In the continuing effort to improve computer and network security, Microsoft has developed the End to End Trust initiative. As a part of that initiative, Microsoft is seeking input from users and information security professionals to help answer the questions that need to be addressed in order to evolve computer security such as How should we enhance security on the Internet without undermining social values, such as privacy and anonymity? There are more questions to be answered in the End to End Trust Forums. Scott Charney, Microsoft's Corporate Vice President of Trustworthy Computing, has developed a white paper entitled Establishing End to End Trust which provides more details on Microsoft's vision.

While  it is not beyond the stretch of a reasonable person's imagination that a giant of the industry would want to keep it's users secure.
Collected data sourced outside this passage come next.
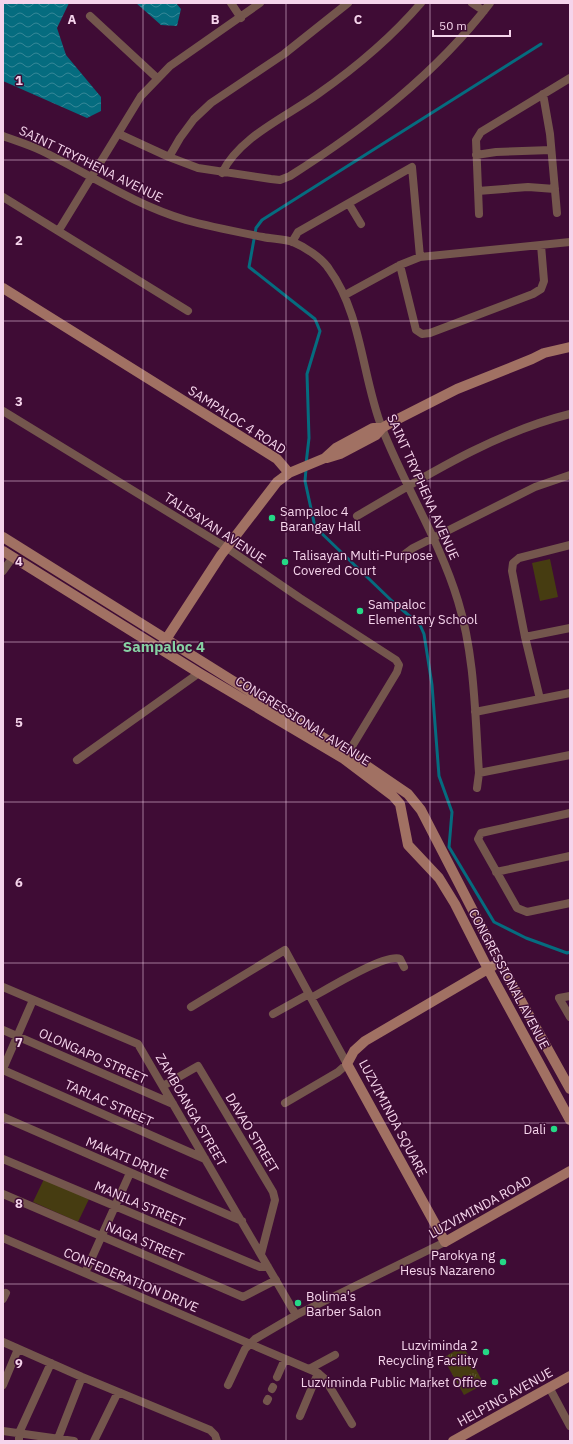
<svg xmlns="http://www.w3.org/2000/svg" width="573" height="1444" viewBox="0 0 573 1444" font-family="'IBM Plex Sans',sans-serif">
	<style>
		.park { fill: url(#park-tufts) }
		.pitch { fill: #463c11 }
		.water { fill: url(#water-waves) }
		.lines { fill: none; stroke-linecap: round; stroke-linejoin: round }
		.stream { stroke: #056c7f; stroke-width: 3 }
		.street { stroke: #74564d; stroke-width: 8 }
		.secondary { stroke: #a17163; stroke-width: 10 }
		.grid { fill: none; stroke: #f5d4eb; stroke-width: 1; stroke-opacity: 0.55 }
		.poi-dot { fill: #25d886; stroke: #3f0c35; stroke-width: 1.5 }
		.labels { text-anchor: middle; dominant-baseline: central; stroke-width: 3; stroke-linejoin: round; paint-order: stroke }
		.street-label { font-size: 13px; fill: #f5d4eb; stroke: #3f0c35 }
		.poi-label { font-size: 13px; fill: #f5d4eb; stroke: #3f0c35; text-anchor: start }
		.quarter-label { font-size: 15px; font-weight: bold; fill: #86d1a3; stroke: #3f0c35 }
		.grid-label { font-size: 13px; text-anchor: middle; font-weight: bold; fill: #f5d4eb; stroke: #3f0c35; stroke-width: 3; stroke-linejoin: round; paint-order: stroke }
	</style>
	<defs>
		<pattern id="park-tufts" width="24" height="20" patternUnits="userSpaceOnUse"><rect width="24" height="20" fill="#463c11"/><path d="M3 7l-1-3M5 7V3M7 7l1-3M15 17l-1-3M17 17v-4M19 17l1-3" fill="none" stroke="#615734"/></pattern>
		<pattern id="water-waves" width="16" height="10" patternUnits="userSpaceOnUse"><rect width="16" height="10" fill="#056c7f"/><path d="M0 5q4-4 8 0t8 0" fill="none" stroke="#368797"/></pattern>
	</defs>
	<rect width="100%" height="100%" fill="#3f0c35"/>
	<path class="park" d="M463,1346L484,1384L464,1395L443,1358Z"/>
	<path class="pitch" d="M550,559L558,597L540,601L532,563Z
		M44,1179L89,1199L78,1222L33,1202Z"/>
	<path class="water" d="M3,3H69L57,28L66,55L101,97V111L87,118L3,81Z
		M136,3H176L181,9L177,26L161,25Z"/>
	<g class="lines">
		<path class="stream" d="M306,464L309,438L307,374L320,331L315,319L249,267L256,228L262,220L541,44
			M306,469L305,481L315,527L392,601L420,625L424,634L432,685L439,776L452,812L449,847L494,922L526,938L567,953L570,952"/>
		<path class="street" d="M231,3L241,18
			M472,3L484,11
			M90,16L157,78
			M543,94L550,134L557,213
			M119,134L169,157L198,168L271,179L280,180L290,176C364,129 436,74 490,3
			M3,136C16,141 30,145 42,151C91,175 133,204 186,220C211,227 238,232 263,237C272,239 284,239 293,242C305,247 322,258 329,269C362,314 362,377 382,428C405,487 440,541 458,601C475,656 475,716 479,773L477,788
			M476,155L496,152L551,150
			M169,157L180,138L194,119L211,103L284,54L348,3
			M222,173C239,137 286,117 318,94C355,68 391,38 421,3
			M478,191L528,187L555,189
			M3,197L188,311
			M349,204L361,224
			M479,214L476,140L481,132L570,78
			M59,230L141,96L170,66L260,3
			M292,242L298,232L412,167L420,257
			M400,265L416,330L422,334L430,333L533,294L541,289L544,281L541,245
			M345,295L400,265L420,257L570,242
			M3,411L227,548L300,598L396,660L399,665L397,672L345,758
			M357,516C424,477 493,433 570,414
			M401,557L413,548L535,487L570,475
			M3,571L13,557
			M525,637L570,628
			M540,699L525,637L512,571L513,563L519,558L570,545
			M475,712L570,693
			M77,760L199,673
			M479,773L570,755
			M570,813L481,833L478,839L517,908L527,912L570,903
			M496,872L570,856
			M3,987L138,1044L296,1315
			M570,996L559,998L570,1017
			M311,998C325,990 388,952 400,959L404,967
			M191,1007L285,950L347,1064L338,1072L285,1103
			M273,1014L309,994
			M3,1030L173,1104
			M3,1069L33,1000
			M3,1070L205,1159
			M163,1086L198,1066L273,1192L275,1200L261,1254
			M3,1117L242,1221
			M3,1159L260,1267H268
			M3,1194L243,1297L276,1280
			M3,1238L318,1373L325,1379L352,1424
			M85,1273L130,1173
			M3,1299L6,1293
			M3,1342L82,1377L210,1430L215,1435L217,1441
			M309,1369L335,1355
			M277,1377L285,1359
			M3,1385L18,1349
			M228,1385L245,1349L255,1339L296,1315L445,1242
			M549,1387L570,1426
			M272,1389L273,1387
			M267,1401L268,1399
			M300,1416L318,1373
			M3,1431L74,1441
			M19,1441V1433L51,1363
			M57,1441L82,1377
			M94,1441L118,1392"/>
		<path class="secondary" d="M3,288L277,459L289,473
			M327,458L340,454L376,435L382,428L394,421L457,389L532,359L544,353L570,347
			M3,537L348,753L408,794L421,810L500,963L570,1089
			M3,551L199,673L344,759L393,796L400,804L408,845L439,878L455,904L488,969L570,1120
			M163,644L221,555L277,482L289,473L325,458L336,448L373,428H382
			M493,966L365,1041L354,1051L347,1064L445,1242L570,1171
			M453,1441L570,1376"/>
	</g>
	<path class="grid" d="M143,3V1441M286,3V1441M430,3V1441M3,160H570M3,321H570M3,481H570M3,642H570M3,802H570M3,963H570M3,1123H570M3,1284H570"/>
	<g class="poi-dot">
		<circle cx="272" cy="518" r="4"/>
		<circle cx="285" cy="562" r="4"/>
		<circle cx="360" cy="611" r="4"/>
		<circle cx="554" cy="1129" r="4"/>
		<circle cx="503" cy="1262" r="4"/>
		<circle cx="298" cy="1303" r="4"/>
		<circle cx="486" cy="1352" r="4"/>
		<circle cx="495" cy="1382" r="4"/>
	</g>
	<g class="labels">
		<g class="street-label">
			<text transform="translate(91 164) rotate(26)">SAINT TRYPHENA AVENUE</text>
			<text transform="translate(237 420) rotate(33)">SAMPALOC 4 ROAD</text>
			<text transform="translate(423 487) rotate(66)">SAINT TRYPHENA AVENUE</text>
			<text transform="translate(215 528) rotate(33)">TALISAYAN AVENUE</text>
			<text transform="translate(303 721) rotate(32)">CONGRESSIONAL AVENUE</text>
			<text transform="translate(509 979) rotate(62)">CONGRESSIONAL AVENUE</text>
			<text transform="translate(93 1056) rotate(24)">OLONGAPO STREET</text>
			<text transform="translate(109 1103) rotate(24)">TARLAC STREET</text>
			<text transform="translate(191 1110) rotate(60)">ZAMBOANGA STREET</text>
			<text transform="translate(393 1118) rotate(62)">LUZVIMINDA SQUARE</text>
			<text transform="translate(252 1133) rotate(59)">DAVAO STREET</text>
			<text transform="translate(127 1158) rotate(23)">MAKATI DRIVE</text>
			<text transform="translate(140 1204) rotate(23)">MANILA STREET</text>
			<text transform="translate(480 1207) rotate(-29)">LUZVIMINDA ROAD</text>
			<text transform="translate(145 1242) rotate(23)">NAGA STREET</text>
			<text transform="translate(131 1280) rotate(23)">CONFEDERATION DRIVE</text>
			<text transform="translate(505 1397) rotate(-29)">HELPING AVENUE</text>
		</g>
		<g class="poi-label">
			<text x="280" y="511">Sampaloc 4<tspan x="280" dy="15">Barangay Hall</tspan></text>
			<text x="293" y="555">Talisayan Multi-Purpose<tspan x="293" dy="15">Covered Court</tspan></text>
			<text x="368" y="604">Sampaloc<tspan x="368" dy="15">Elementary School</tspan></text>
			<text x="546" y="1129" text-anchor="end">Dali</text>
			<text x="495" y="1255" text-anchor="end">Parokya ng<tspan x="495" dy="15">Hesus Nazareno</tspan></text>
			<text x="306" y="1296">Bolima's<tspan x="306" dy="15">Barber Salon</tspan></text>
			<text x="478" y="1345" text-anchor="end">Luzviminda 2<tspan x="478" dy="15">Recycling Facility</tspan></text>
			<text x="487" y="1382" text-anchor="end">Luzviminda Public Market Office</text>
		</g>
		<g class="quarter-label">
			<text x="164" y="646">Sampaloc 4</text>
		</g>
	</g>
	<g class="grid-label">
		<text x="72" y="24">A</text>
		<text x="215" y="24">B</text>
		<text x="358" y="24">C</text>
		<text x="19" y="85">1</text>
		<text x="19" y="245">2</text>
		<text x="19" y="406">3</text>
		<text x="19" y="566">4</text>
		<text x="19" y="727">5</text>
		<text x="19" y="887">6</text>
		<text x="19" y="1047">7</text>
		<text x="19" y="1208">8</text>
		<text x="19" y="1368">9</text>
	</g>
	<rect width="573" height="1444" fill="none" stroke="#f5d4eb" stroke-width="8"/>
	<path d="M433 30v6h77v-6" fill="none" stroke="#f5d4eb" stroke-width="2"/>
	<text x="439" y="30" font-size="12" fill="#f5d4eb" stroke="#3f0c35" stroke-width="3" paint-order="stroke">50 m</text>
</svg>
The employees and designers of microsoft have showed a lack of willingness to address serious security issues, and wrap every tiny piece of security as the next big step in computing. Rather than the required software that all of this should have been back in Windows 98. It seems that every time Microsoft attempts security, it undoubtedly blows up in it's face. So I would encourage you to voice your opinion to microsoft- Let them know you value your security, as well as your wallet.

Microsoft Vista Security... Yeah Right!

Lately, Microsoft has been trumping the myriad of new security measures that have been included in Windows Vista. However, IT techs have been screaming their guts out that between the lack of any substantial changes (aside from a circular start bar), the forced User Account Control, and big brother like computing- That everyone should stay with XP. Well, now we have actual basis for this. Notice how that Microsoft is quick to shift ALL the blame to the incompetent user.  

                The claim that Vista is less secure than Windows 2000 was made last week by security vendor PC Tools, which said that over the past six months Vista had suffered 639 unique threats, whereas Windows 2000 has suffered 586. PC Tools's research was conducted by collecting data from customers using its ThreatFire behavioural detection software. "Ironically, the new operating system has been hailed by Microsoft as the most secure version of Windows to date," said Simon Clausen, the chief executive of PC Tools last week. "However, recent research conducted with statistics from over 1.4 million computers within the ThreatFire community has shown that Windows Vista is more susceptible to malware than the eight-year-old Windows 2000 operating system, and only 37 percent more secure than Windows XP," Clausen said.

        However, Microsoft strongly hit back at the claims, blaming users for executing malicious code on their machines. On Tuesday, Technet blogger and Microsoft evangelist Michael Kleef said the number of infections found by PC Tools was an indication of poor user behaviour


639 unique threats? This coming from the billion dollar brain-trust that spent four years to develop a circular start bar? I am truly, truly stunned.